▶ DIRECTIONS
Starting at the top of the records below, write out each line exactly as it stands, stopping after the line with "Figure 2. Wall"; exclude the pictures.

Records from a data collection:
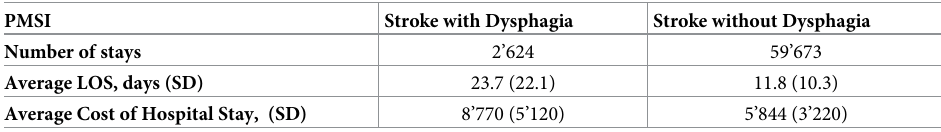
Table 3. Hospital LOS and Costs of Hospital stays for stroke with vs. without dysphagia in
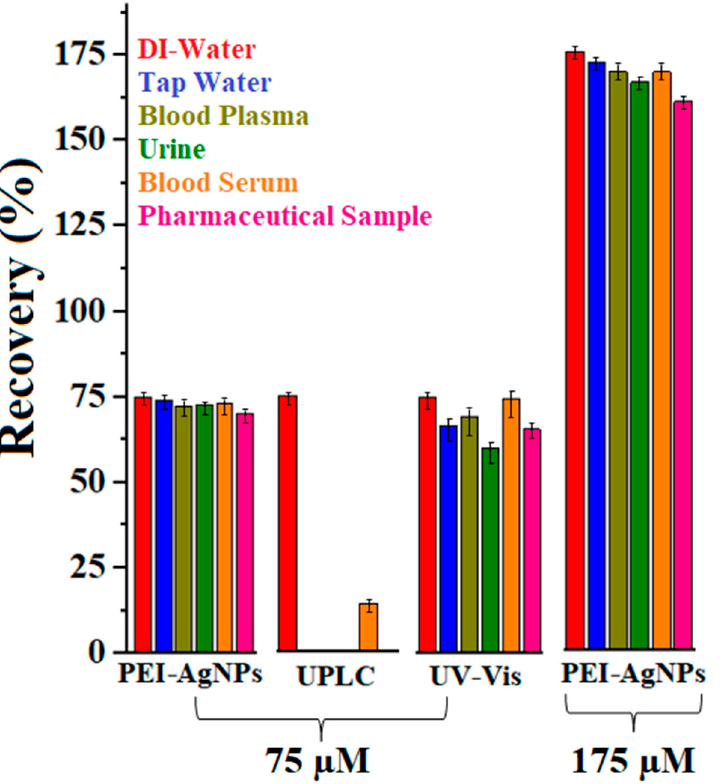
Figure 8. Quantitative performance of PEI-AgNPs based colorimetric sensing method for CIP compared to UV-Vis spectrophotometry and UPLC-based methods in tap water, blood serum, blood plasma, urine, and commercial pharmaceutical sample with reference to their response in DI water. Table 1. Comparison of the analytical methods for the determination of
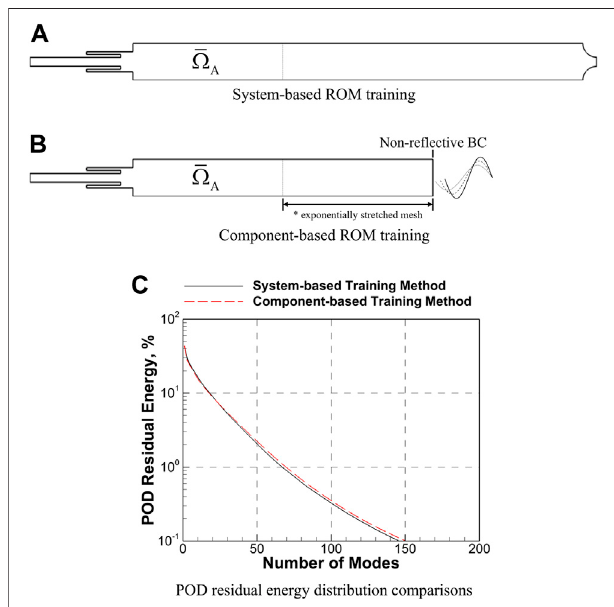
FIGURE 5 | ROM training strategies for the single-injector combustor, including (A) system-basedand (B) component-basedmethodsand (C) POD residual energy distribution comparisons the two training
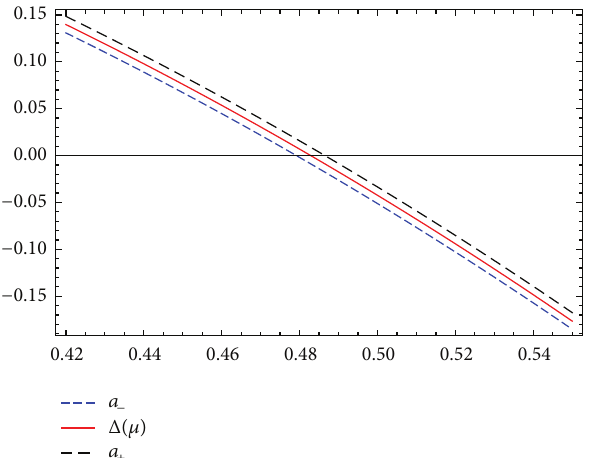
Figure 5: The enclosure interval dominating 𝜇 1 for 𝑚 = 14 , 𝑁 = 40 , 𝜃 = 1/26 , and 𝜀 = 10 −5 .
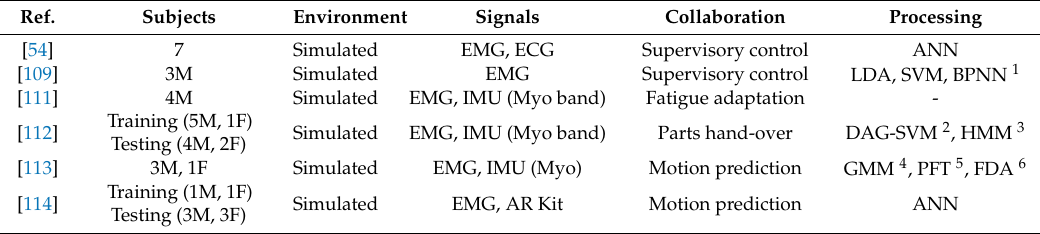
Table 4. Overview of EMG HMI collaboration systems experimental setups in production engineering.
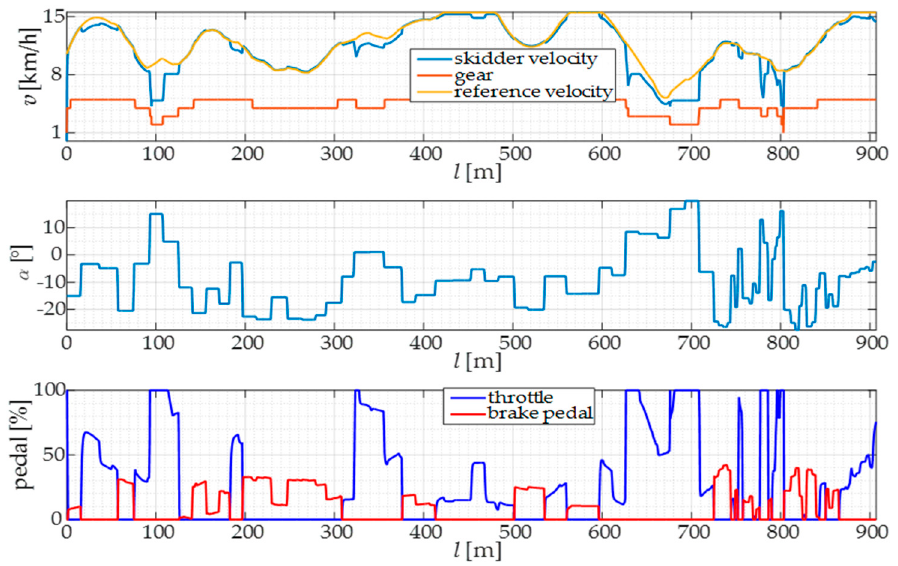
Figure 12. Velocities and slope for one driving scenario and driver commands.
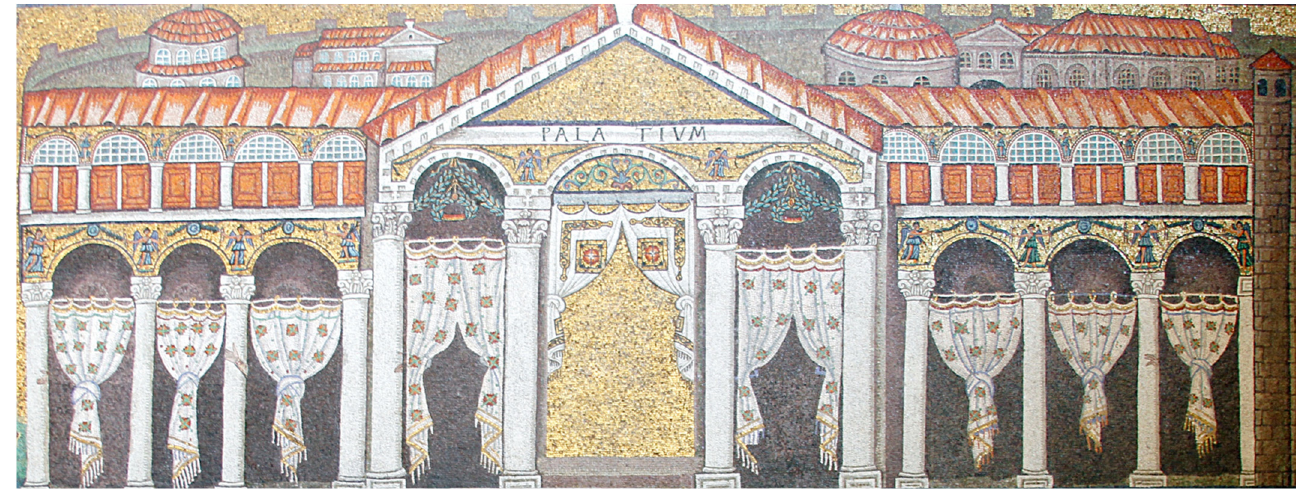
Figure 2. Wall mosaic depicting the Palace of Theodoric, c. 526 CE. Byzantine; Basilica of Sant’Apollinare Nuovo, Ravenna. © José Luiz Bernardes Ribeiro. Digital image available under Creative Commons license CC BY-SA 4.0 (https://commons.wikimedia.org/wiki/File:Theodoric%27s_Palace_-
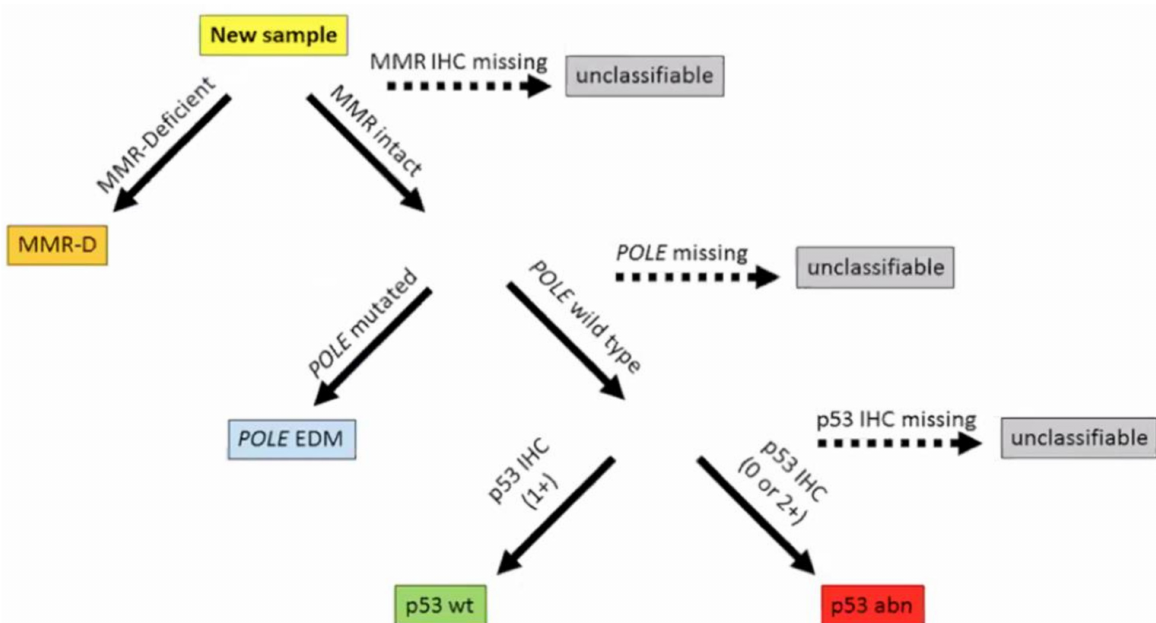
Figure 2. The ProMisE (Proactive Molecular Risk Classifier for Endometrial Cancer) original molecu- lar classification. Reprinted with permission from “Confirmation of ProMisE: A simple, genomics- based clinical classifier for endometrial cancer” [19]. MMR-D mismatch repair deficiency, POLE EDM polymerase epsilon exonuclease domain mutation, IHC immunohistochemistry, wt wild type, abn abnormal. p53 IHC intensity as absent (0) or overexpressed (+2) is classified as p53 abn, whereas some level of p53 IHC expression (+1) is interpreted as p53 wt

▶ WORKED SOLUTION
Table 3. Hospital LOS and Costs of Hospital stays for stroke with vs. without dysphagia in
Figure 8. Quantitative performance of PEI-AgNPs based colorimetric sensing method for CIP compared to UV-Vis spectrophotometry and UPLC-based methods in tap water, blood serum, blood plasma, urine, and commercial pharmaceutical sample with reference to their response in DI water. Table 1. Comparison of the analytical methods for the determination of
FIGURE 5 | ROM training strategies for the single-injector combustor, including (A) system-basedand (B) component-basedmethodsand (C) POD residual energy distribution comparisons the two training
Figure 5: The enclosure interval dominating 𝜇 1 for 𝑚 = 14 , 𝑁 = 40 , 𝜃 = 1/26 , and 𝜀 = 10 −5 .
Table 4. Overview of EMG HMI collaboration systems experimental setups in production engineering.
Figure 12. Velocities and slope for one driving scenario and driver commands.
Figure 2. Wall mosaic depicting the Palace of Theodoric, c. 526 CE. Byzantine; Basilica of Sant’Apollinare Nuovo, Ravenna. © José Luiz Bernardes Ribeiro. Digital image available under Creative Commons license CC BY-SA 4.0 (https://commons.wikimedia.org/wiki/File:Theodoric%27s_Palace_-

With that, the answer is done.